Top of TASK INPUTS

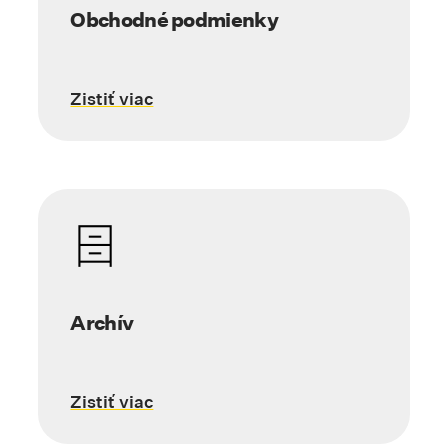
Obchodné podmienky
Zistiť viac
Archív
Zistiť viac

Bottom of TASK INPUTS
Top of TASK INPUTS

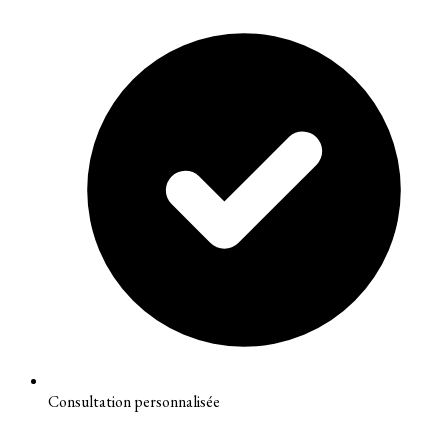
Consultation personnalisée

Bottom of TASK INPUTS
Top of TASK INPUTS

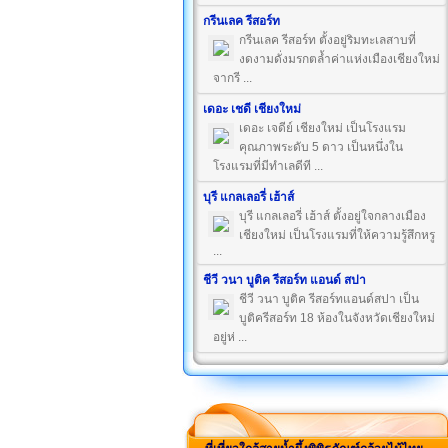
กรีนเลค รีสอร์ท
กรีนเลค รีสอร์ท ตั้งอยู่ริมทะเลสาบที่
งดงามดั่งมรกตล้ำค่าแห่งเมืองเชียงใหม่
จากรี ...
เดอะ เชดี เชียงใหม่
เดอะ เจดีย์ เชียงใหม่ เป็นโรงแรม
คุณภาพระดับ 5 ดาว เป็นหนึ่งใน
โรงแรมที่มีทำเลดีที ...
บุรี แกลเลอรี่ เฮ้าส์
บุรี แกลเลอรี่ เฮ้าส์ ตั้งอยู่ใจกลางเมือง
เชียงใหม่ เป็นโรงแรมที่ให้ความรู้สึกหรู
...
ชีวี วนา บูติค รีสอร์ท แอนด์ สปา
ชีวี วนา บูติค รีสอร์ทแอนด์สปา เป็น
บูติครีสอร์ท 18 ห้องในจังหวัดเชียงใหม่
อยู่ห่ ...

Bottom of TASK INPUTS

*TASK STATEMENT:* Scan the listing above and copy all lines containing the word "นเลค".

*TASK OUTPUT:*
กรีนเลค รีสอร์ท
กรีนเลค รีสอร์ท ตั้งอยู่ริมทะเลสาบที่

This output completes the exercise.